[Extracted data entries]
+++
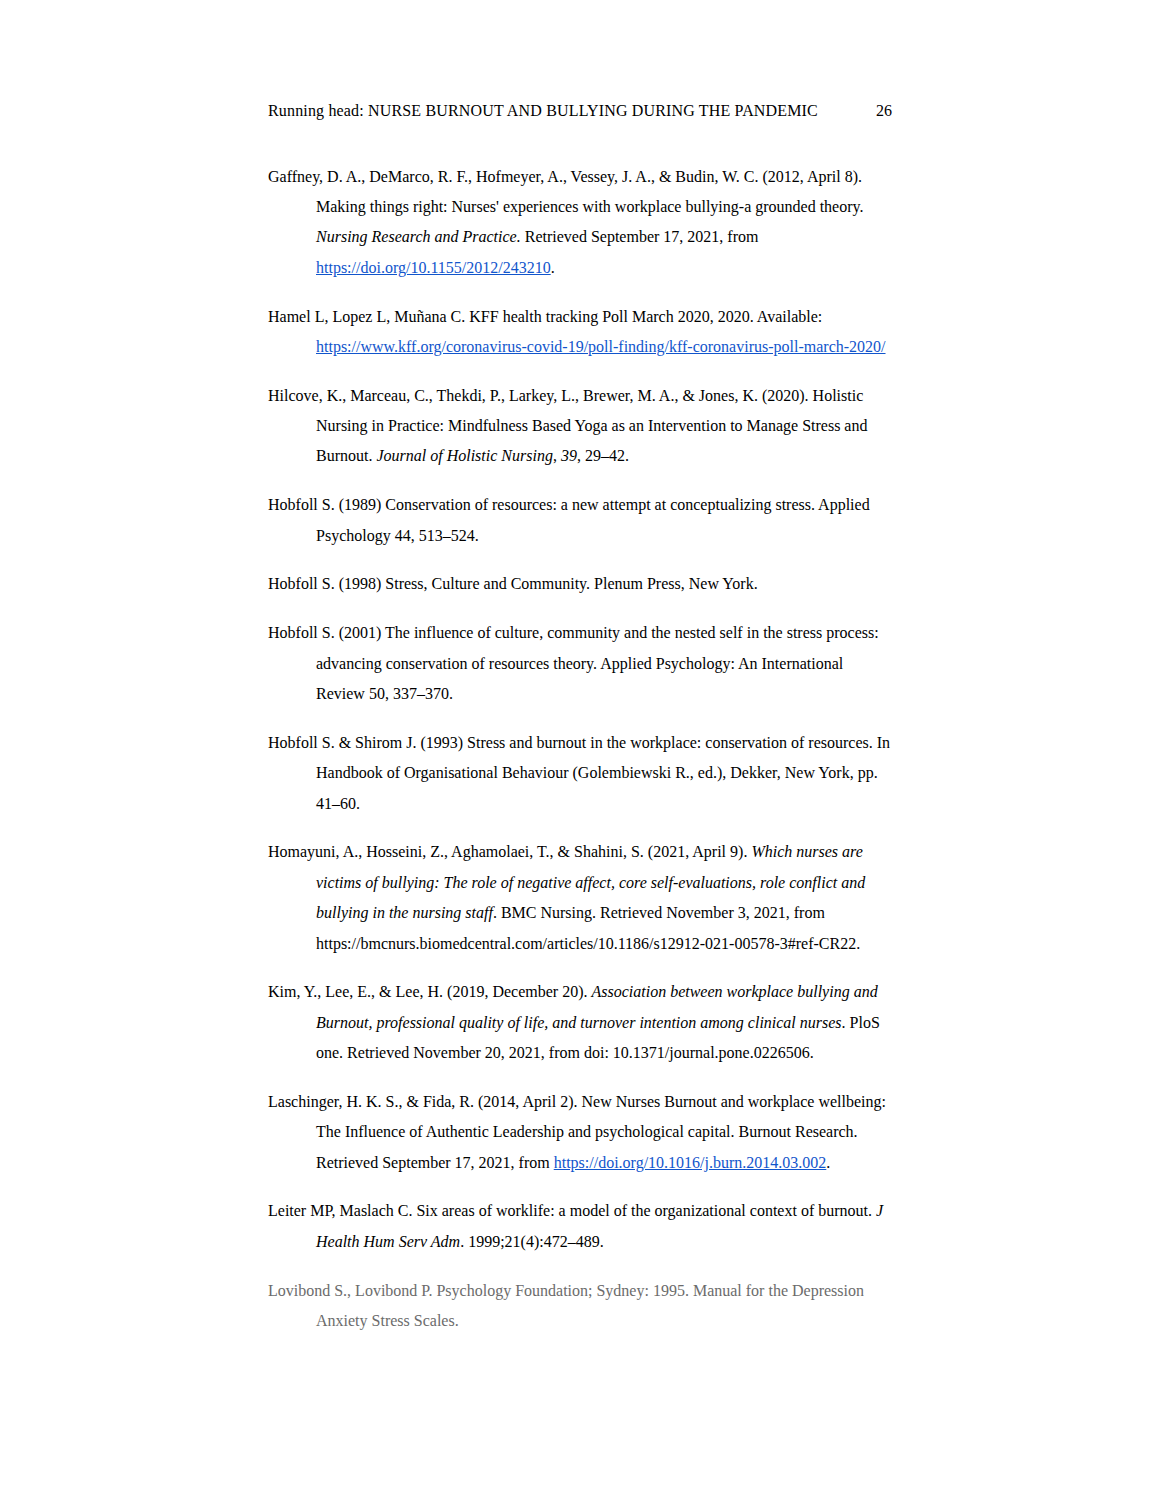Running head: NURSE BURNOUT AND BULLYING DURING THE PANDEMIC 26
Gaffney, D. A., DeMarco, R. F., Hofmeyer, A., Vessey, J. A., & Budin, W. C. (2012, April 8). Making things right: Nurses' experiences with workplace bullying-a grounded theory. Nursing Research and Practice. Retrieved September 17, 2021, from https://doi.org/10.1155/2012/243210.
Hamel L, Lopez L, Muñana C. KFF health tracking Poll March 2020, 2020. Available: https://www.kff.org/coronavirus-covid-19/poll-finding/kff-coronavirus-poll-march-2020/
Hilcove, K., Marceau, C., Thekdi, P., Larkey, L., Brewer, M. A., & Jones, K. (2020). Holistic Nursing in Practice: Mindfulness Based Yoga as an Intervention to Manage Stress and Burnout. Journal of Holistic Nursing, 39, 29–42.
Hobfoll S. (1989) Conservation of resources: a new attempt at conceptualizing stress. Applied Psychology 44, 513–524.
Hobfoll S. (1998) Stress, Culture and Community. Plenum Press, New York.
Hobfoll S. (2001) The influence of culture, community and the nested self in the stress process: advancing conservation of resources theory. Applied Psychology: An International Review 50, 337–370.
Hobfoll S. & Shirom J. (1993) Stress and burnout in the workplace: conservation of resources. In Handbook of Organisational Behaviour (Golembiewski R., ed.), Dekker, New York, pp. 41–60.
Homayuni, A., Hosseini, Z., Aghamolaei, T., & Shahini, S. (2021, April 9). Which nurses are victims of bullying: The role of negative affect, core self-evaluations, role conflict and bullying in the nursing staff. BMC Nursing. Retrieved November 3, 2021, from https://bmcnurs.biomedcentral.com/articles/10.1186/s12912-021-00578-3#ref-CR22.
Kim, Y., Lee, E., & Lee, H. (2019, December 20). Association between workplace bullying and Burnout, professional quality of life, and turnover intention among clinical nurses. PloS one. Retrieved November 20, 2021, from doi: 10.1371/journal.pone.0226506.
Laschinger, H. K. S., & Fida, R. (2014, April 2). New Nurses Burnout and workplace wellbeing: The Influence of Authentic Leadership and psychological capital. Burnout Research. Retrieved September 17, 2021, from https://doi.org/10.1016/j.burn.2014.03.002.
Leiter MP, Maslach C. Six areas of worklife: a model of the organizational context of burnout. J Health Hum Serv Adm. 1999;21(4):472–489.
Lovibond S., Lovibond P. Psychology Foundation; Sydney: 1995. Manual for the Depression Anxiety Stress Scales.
+++
## REQUIRED ACTION
Using the records above, restate word for word the lines from the one with "Hobfoll S. (1989)" through the one with "Hobfoll S. (1998)", both included.

## OUTPUT OF THE TASK
Hobfoll S. (1989) Conservation of resources: a new attempt at conceptualizing stress. Applied Psychology 44, 513–524.
Hobfoll S. (1998) Stress, Culture and Community. Plenum Press, New York.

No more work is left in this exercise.